Our convo, mostly about how dying is scary and spiritual malaise, deepened. She cried and said she didn’t know “I loved her that much”. I took in what I think was her deeper message, “I didn’t know I’m that lovable.” I told her lots and lots of people love her.

I told her I was having a hard time dealing with her restlessness and with her constant MSA fight. That caring for her took all my energy, that there was no leftover energy to just hang. And that it would be really sad to spend our final months or years together not really together.

Case in point. Saturday and Sunday nights I throw dinner together for the fam and then sit at the kitchen island with my own dinner while one or both daughters join their mom at the dining room table. Hell, during the week I do it too, leaving Lynn to eat by herself. Yeah, you’re right, I am a lowlife.

While I am a lowlife, I probably deserve a few points for being vulnerable and risking the convo. Sadly, in part, I risked it because soon we won’t be able to have back-and-forth conversations of that sort.

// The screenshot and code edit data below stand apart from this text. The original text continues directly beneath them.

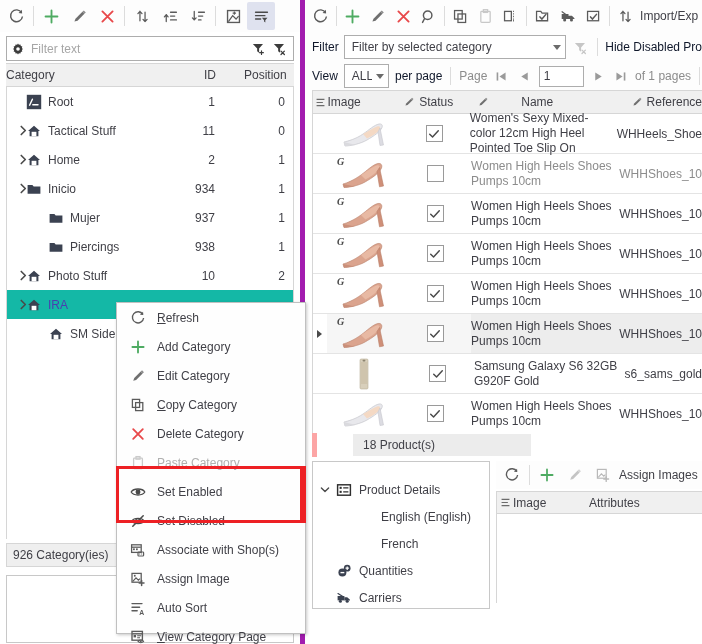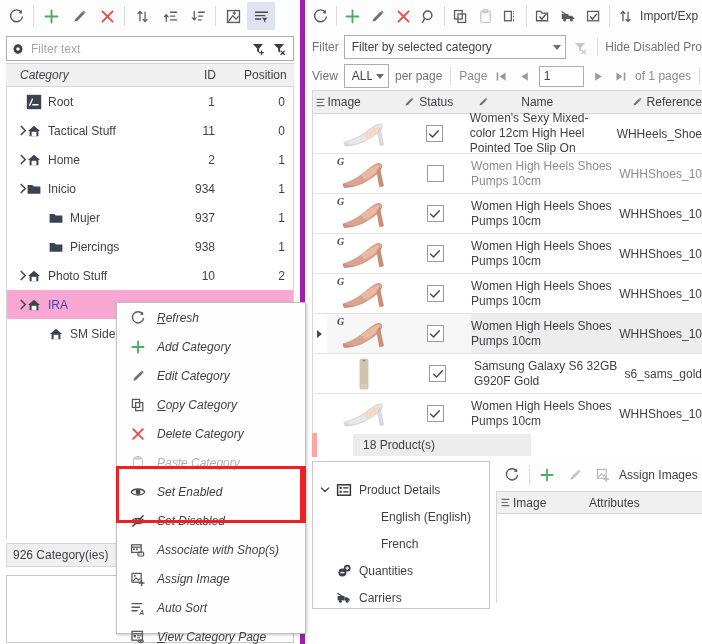--- a/index.html
+++ b/index.html
@@ -49,39 +49,39 @@
   .filter-box .ph { flex:1; color:#a6a6a6; font-size:12px; padding-left:6px;}
   .tree-header {
     display:flex; align-items:center;
     height:24px;
     background:#f0f0f0;
     border-top:1px solid #d6d6d6;
     border-bottom:1px solid #d6d6d6;
     font-size:12px; color:#3f3f46;
     margin: 2px 6px 0 6px;
   }
-  .th-cat { flex:1; padding-left:14px;font-style:italic; }
+  .th-cat { flex:1; padding-left:0; }
   .th-id  { width:62px; text-align:right; }
   .th-pos { width:78px; text-align:right; padding-right:8px;padding-left:28px;}
 
   .tree {
     margin: 0 6px;
     border-left:1px solid #d6d6d6;
     border-right:1px solid #d6d6d6;
     height: 452px;
     overflow:hidden;
     position:relative;
   }
   .tree-row {
     display:flex; align-items:center;
     height: 29px;
     font-size:12px;
     color:#3f3f46;
   }
-  .tree-row.selected { background:#f9a8d4; }
+  .tree-row.selected { background:#14b8a6; }
   .tree-row .arrow { width:16px; display:flex; align-items:center; justify-content:center; }
   .tree-row .ico   { width:22px; display:flex; align-items:center; justify-content:center; }
   .tree-row .lbl   { flex:1; padding-left:3px; }
   .tree-row.selected .lbl { color:#4a3fb0; }
   .tree-row .idv   { width:62px; text-align:right; }
   .tree-row .posv  { width:78px; text-align:right; padding-right:8px;}
   .indent-1 { padding-left:16px; }
   .indent-2 { padding-left:38px; }
 
   .cat-count {
@@ -104,21 +104,21 @@
   
   .right-panel {
     position:absolute; left:306px; top:0; width:396px; height:464px;
     background:#fff;
   }
   .filterrow {
     display:flex; align-items:center;
     height: 30px; padding-left:6px; gap:5px;
     background:#fdfdfd;
   }
-  .lbl-small { font-size:12px; color:#737373; white-space:nowrap; }
+  .lbl-small { font-size:12px; color:#0f172a; white-space:nowrap; }
   .combo {
     height:24px; border:1px solid #adadad; background:#fff;
     display:flex; align-items:center; padding:0 4px;
     font-size:12px; color:#3f3f46; min-width:0;
   }
   .combo .cval { flex:1; padding-left:3px; white-space:nowrap; overflow:hidden; }
   .caret { width:0;height:0;border-left:4px solid transparent;border-right:4px solid transparent;border-top:5px solid #6b6b6b; margin-left:4px;}
   .viewrow {
     display:flex; align-items:center;
     height: 28px; padding-left:6px; gap:6px;
@@ -215,21 +215,20 @@
     background:#fefefe;
     border:1px solid #c0c0c0;
     box-shadow: 1px 1px 3px rgba(0,0,0,0.22);
     z-index: 50;
   }
   .ctx-item {
     display:flex; align-items:center;
     height:29px;
     font-size:12px; color:#3f3f46;
     padding-left:6px;
-    font-style:italic;
   }
   .ctx-item .ci { width:30px; display:flex; align-items:center; justify-content:center;}
   .ctx-item .cl { padding-left:4px; }
   .ctx-item.disabled .cl { color:#b0b0b0; }
   .u { text-decoration: underline; }
   .ctx-hl {
     position:absolute; left:116px; top:466px;
     width:190px; height:57px;
     border:3px solid #ed2024;
     z-index:60; pointer-events:none;

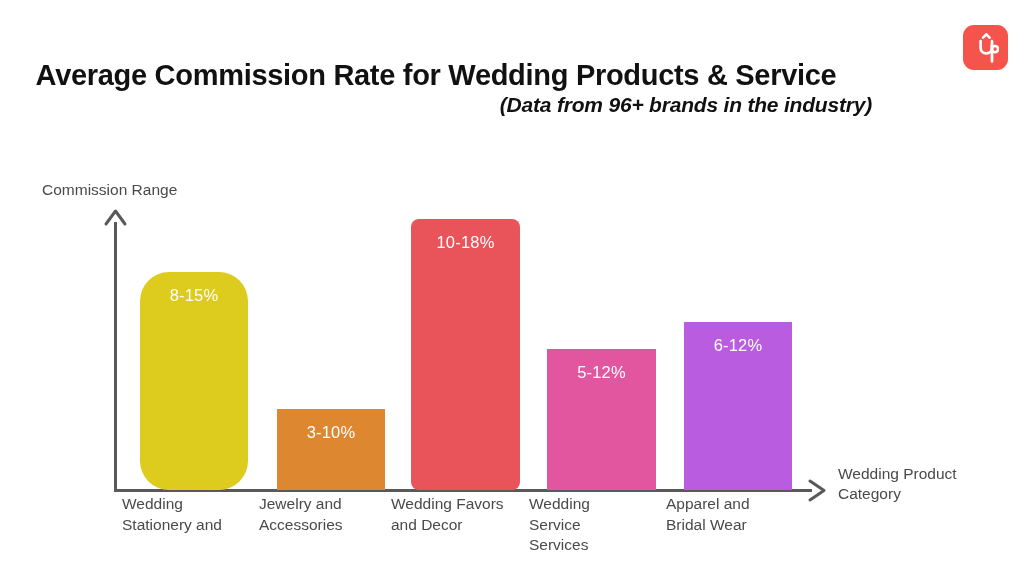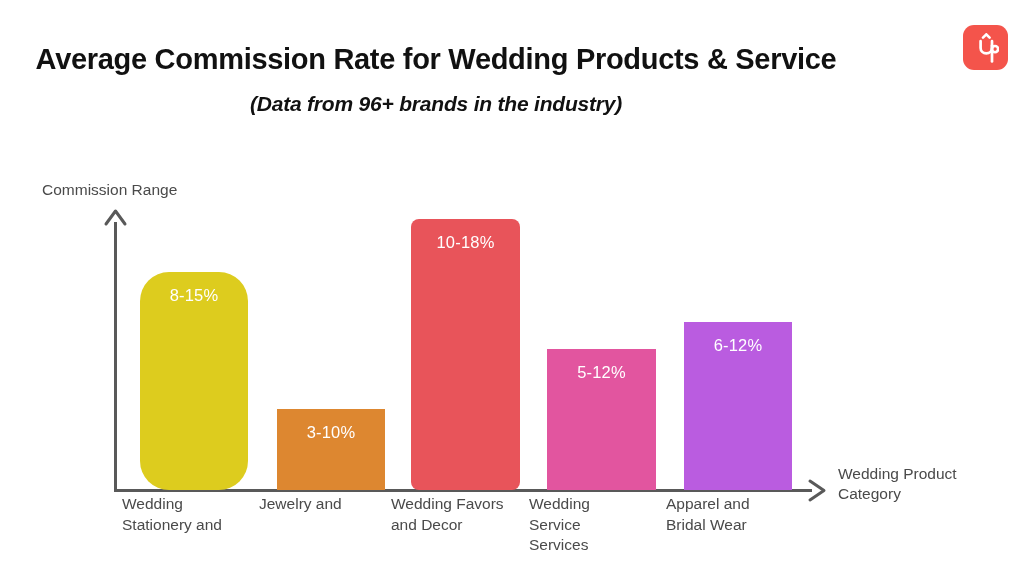--- a/index.html
+++ b/index.html
@@ -30,41 +30,42 @@
     background: #F4544B;
     display: flex;
     align-items: center;
     justify-content: center;
   }
   .logo-badge svg { display: block; }
 
   
   .title-block {
     position: absolute;
-    top: 42px;
+    top: 58px;
     left: 0;
     width: 872px;
     text-align: center;
   }
   .chart-title {
     font-size: 29px;
     font-weight: bold;
     color: #111111;
     letter-spacing: -0.3px;
     line-height: 1.18;
     white-space: nowrap;
   }
   .chart-subtitle {
-    margin-top: 16px;
+    margin-top: 1px;
     font-size: 21px;
     font-weight: bold;
     font-style: italic;
     color: #111111;
     letter-spacing: -0.2px;
     white-space: nowrap;
+    text-align: right;
   }
 
   
   .y-axis-label {
     position: absolute;
     left: 42px;
     top: 181px;
     font-size: 15.5px;
     color: #4a4a4a;
     white-space: nowrap;
@@ -182,20 +183,21 @@
 
   </div>
 
   <div class="cat-label" style="left:122px; width:144px;">
     <div>Wedding</div>
     <div>Stationery and</div>
   </div>
 
   <div class="cat-label" style="left:259px; width:144px;">
     <div>Jewelry and</div>
+    <div>Accessories</div>
   </div>
 
   <div class="cat-label" style="left:391px; width:148px;">
     <div>Wedding Favors</div>
     <div>and Decor</div>
   </div>
 
   <div class="cat-label" style="left:529px; width:144px;">
     <div>Wedding</div>
     <div>Service</div>

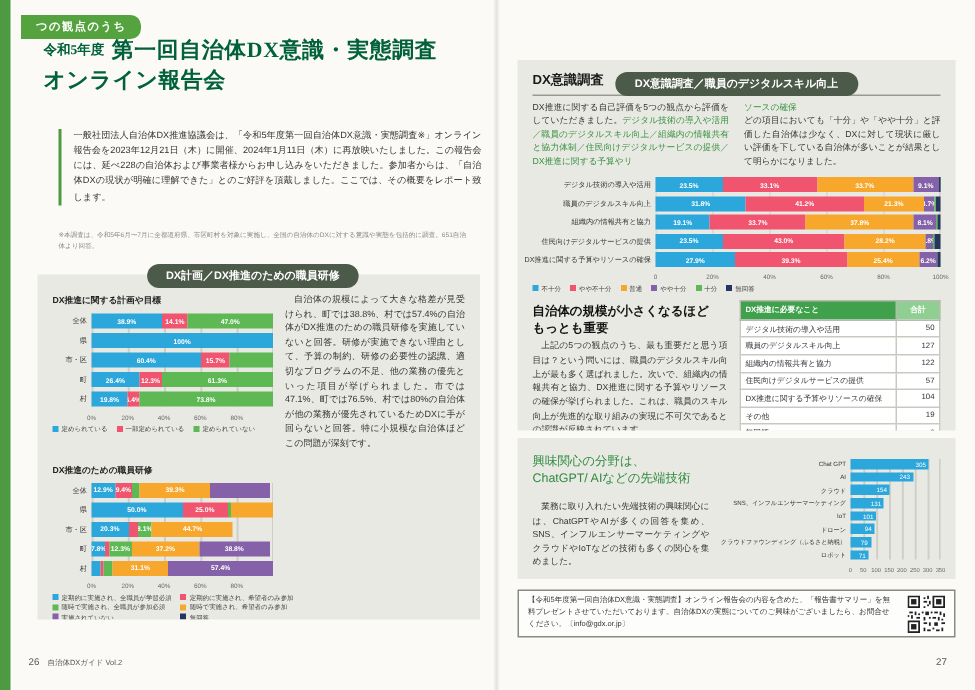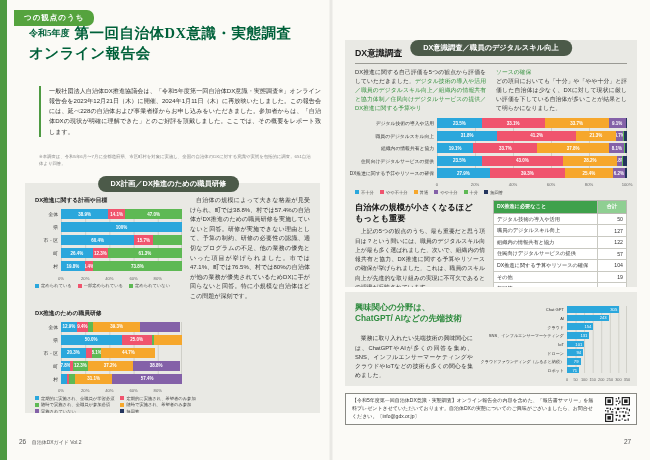--- a/index.html
+++ b/index.html
@@ -44,21 +44,21 @@
   .cols{display:flex;gap:10px;}
   .cols p{flex:1;font-size:5.8px;line-height:1.58;text-align:justify;margin:0;}
   .green-text{color:#35913f;}
   .bottom-row{display:flex;gap:8px;margin-top:5px;}
   .imp-col{flex:1;}
   .imp-head{font-size:8.3px;font-weight:bold;color:#111;line-height:1.3;margin:2px 0 4px;}
   .tbl-col{width:134px;flex:none;}
 
   .gbox3{left:13px;top:292px;width:292px;height:94px;padding:8px 10px;box-sizing:border-box;display:flex;gap:8px;}
   .int-col{width:118px;flex:none;}
-  .int-head{color:#2e8b3e;font-weight:bold;font-size:8.3px;line-height:1.35;margin:2px 0 10px;}
+  .int-head{color:#2e8b3e;font-weight:normal;font-size:8.3px;line-height:1.35;margin:2px 0 10px;}
   .chart-col{flex:1;}
 
   .infobox{position:absolute;left:13px;top:393px;width:292px;height:32px;border:1px solid #8a8a84;
            background:#fdfdfb;box-sizing:border-box;display:flex;align-items:center;padding:3px 6px;gap:7px;overflow:hidden;}
   .info-text{flex:1;font-size:5px;line-height:1.55;color:#333;}
   .qr{width:25px;height:25px;flex:none;}
 
   
   .c-title{font-size:5.8px;font-weight:bold;color:#222;margin:0 0 4px 0;}
   .c-plot{position:relative;}
@@ -293,21 +293,21 @@
 
     <div class="footer footer-left">
       <span class="num">26</span>
       <span>自治体DXガイド Vol.2</span>
     </div>
   </div>
 
   <div class="fold"></div>
 
   <div class="page-right">
-    <div class="pill pill-center" style="top:40px;">DX意識調査／職員のデジタルスキル向上</div>
+    <div class="pill pill-center" style="top:48px;">DX意識調査／職員のデジタルスキル向上</div>
 
     <div class="gbox gbox2">
       <h3 class="h-sub">DX意識調査</h3>
       <div class="cols">
         <p><span>DX推進に関する自己評価を5つの観点から評価をしていただきました。</span><span class="green-text">デジタル技術の導入や活用／職員のデジタルスキル向上／組織内の情報共有と協力体制／住民向けデジタルサービスの提供／DX推進に関する予算やリ</span></p>
         <p><span class="green-text">ソースの確保</span><br>
            <span>どの項目においても「十分」や「やや十分」と評価した自治体は少なく、DXに対して現状に厳しい評価を下している自治体が多いことが結果として明らかになりました。</span></p>
       </div>
       <div style="margin-top:5px;">
           <div class="c-plot" style="margin-left: 82px;">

But not being especially centered myself these days, it’s really tough to take on her anxiety about dying, her exasperation at MSA’s relentless progression, and her general unease and utter restlessness. Especially given the cost that restlessness is taking on our friendship. For now.

Postscript: We ate dinner together. Afterwards, there was more slow dancing in the kitchen. The roller coaster keeps rolling.

Pop Culture Wins

The Bear has cast a spell on me. I watch it in a transfixed state rooting for the restaurant and every single character. I’m doing my best to limit myself to one episode a day before dozing off. I slipped up today and watched Episode 4.9 in the middle of the day. Whether to watch the season finale tonight is one of the great ethical questions of our time.

Episode 4.9 produced not just the normal watery eyes, but actual tears thanks to Jamie Lee Curtis who they should just give whatever awards she’s eligible for. Tour de force.

I see critical headlines about the show’s lack of direction and slippage and just laugh. “Not reading that or that or that.” Because the writers are all wrong. Every season, hell, every episode is perfect.

Criticize the show and prepare to throw down.

Then there’s Haim’s new album, “I Quit”. Haim is single-handedly giving young hetero males hope. Their songs and vids are unabashedly hetero. And fun. And funny. Dig this lyric from “Take Me Back”.

“Alana lost her head when she had a crush
Billy St. Reams didn’t wanna fuck
Bad GPA, couldn’t get it up”

I don’t know BSR, but there’s no way he deserved that!

Here’s a different track from the album.

Extra credit if you know which one of the three love interests is on The Bear.

How Is It Playing?

According to “insiders”, that is the Mad King’s default question. Not, what is the right thing for the common good, how is it playing?

Cut to John Gruber:

“Having an ignorant conspiracy nut lead the Department of Health and Human Services is angering and worrisome, to say the least. But it’s also incredibly frustrating, because Donald Trump himself isn’t an anti-vaxxer. In fact, one of the few great achievements of the first Trump Administration was Operation Warp Speed, a highly successful effort spearheaded by the US federal government to “facilitate and accelerate the development, manufacturing, and distribution of COVID-19 vaccines, therapeutics, and diagnostics.” Early in the pandemic experts were concerned it would take years before a Covid vaccine might be available. Instead, multiple effective vaccines were widely available — and administered free of charge — in the first half of 2021, only a year after the pandemic broke. It was a remarkable success and any other president who spearheaded Operation Warp Speed would have rightfully taken tremendous credit for it.

But instead, while plotting his return to office, Trump smelled opportunity with the anti-vax contingent of the out-and-proud Stupid-Americans, and now here we are, with a genuine know-nothing lunatic like RFK Jr. as Secretary of Health and Human Services. God help us if another pandemic hits in the next few years.”

Of course, as we’re already seeing in places like West Texas with a measles outbreak, the public health threat isn’t limited to a possible pandemic.